Ваше задание: Воспроизведите весь текст для чтения слово в слово, ничего не меняя и не пропуская.

Приходил А.А. из “Вечерней Москвы”. Сказал, что в газетах напечатано — наши оставили Харьков. <…>
Интересно бы, в свете нашего поражения сегодняшнего на Украине, прочесть показания германских генералов, взятых в плен под Сталинградом. Не ввели ли они наших в заблуждение? Не заморочили ли голову?..
17 марта. Среда. <…> На юге наше отступление продолжается. В “Правде” напечатано неопределенное мычание, из которого все же можно понять, что дела на Северном Донце — дрянь.
Распахнули, было, мы ворота на Украину, а въехали, выходит, в подворотню, в калитку. Гадко на душе. <…>
Таня получила 376 рублей за “Партизанки”, напечатанную статью в “Известиях”. Вот на это и живу.
<…> Звонила Нина Владимировна Бажан — как здоровье? — Нет ли новостей от Николая Платоновича? — Получила письмо. А вы что делаете, Всеволод Вячеславович? — Пишу пьесу. — Молчание. — Что такое? — Да очень удивительно, как в такое время можно писать пьесу. О чем? — О любви. — Опять молчание, еще более удивленное. <…>
Что такое искусство? Мыльный пузырь. Кто были Гомер, Еврипид, Шекспир или безымянный автор “Слова о полку Игореве”? Тогда как биографии великих истребителей человечества, преступников, в сущности, великолепно известны — Александр Македонский, Цезарь, Наполеон и сегодняшний дьявол — Гитлер. Я говорю не к тому, что искусство важнее войны (хотя эта мысль тоже не так уж плоха), а к тому, что если встать на точку зрения людей, говорящих, будто бы человечество эволюционирует (Спенсер и другие), то почему же оно тогда помнит только о солдатах и войне?.. Война приносит пользу человечеству? Чингиcхан, Батый, Наполеон?!..

Представленные данные:

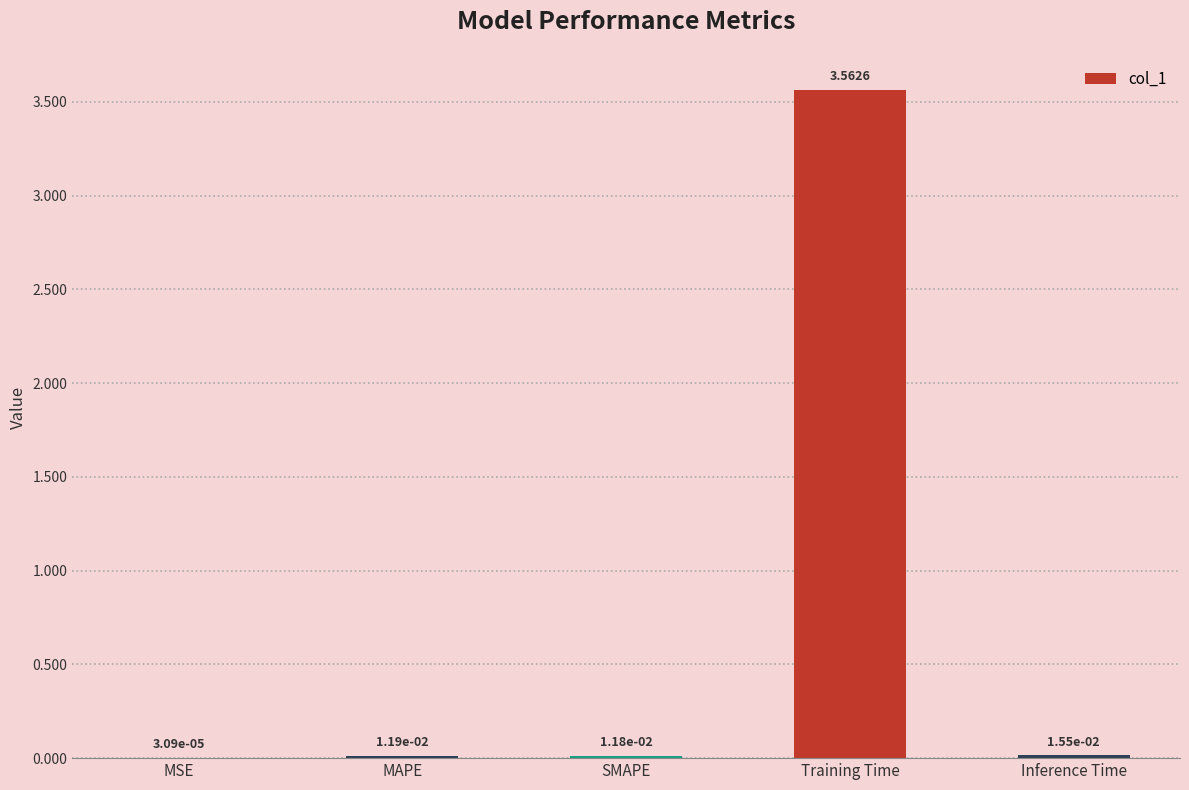

Which category has the highest value across all series?

Training Time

Решение задания:
Приходил А.А. из “Вечерней Москвы”. Сказал, что в газетах напечатано — наши оставили Харьков. <…>
Интересно бы, в свете нашего поражения сегодняшнего на Украине, прочесть показания германских генералов, взятых в плен под Сталинградом. Не ввели ли они наших в заблуждение? Не заморочили ли голову?..
17 марта. Среда. <…> На юге наше отступление продолжается. В “Правде” напечатано неопределенное мычание, из которого все же можно понять, что дела на Северном Донце — дрянь.
Распахнули, было, мы ворота на Украину, а въехали, выходит, в подворотню, в калитку. Гадко на душе. <…>
Таня получила 376 рублей за “Партизанки”, напечатанную статью в “Известиях”. Вот на это и живу.
<…> Звонила Нина Владимировна Бажан — как здоровье? — Нет ли новостей от Николая Платоновича? — Получила письмо. А вы что делаете, Всеволод Вячеславович? — Пишу пьесу. — Молчание. — Что такое? — Да очень удивительно, как в такое время можно писать пьесу. О чем? — О любви. — Опять молчание, еще более удивленное. <…>
Что такое искусство? Мыльный пузырь. Кто были Гомер, Еврипид, Шекспир или безымянный автор “Слова о полку Игореве”? Тогда как биографии великих истребителей человечества, преступников, в сущности, великолепно известны — Александр Македонский, Цезарь, Наполеон и сегодняшний дьявол — Гитлер. Я говорю не к тому, что искусство важнее войны (хотя эта мысль тоже не так уж плоха), а к тому, что если встать на точку зрения людей, говорящих, будто бы человечество эволюционирует (Спенсер и другие), то почему же оно тогда помнит только о солдатах и войне?.. Война приносит пользу человечеству? Чингиcхан, Батый, Наполеон?!..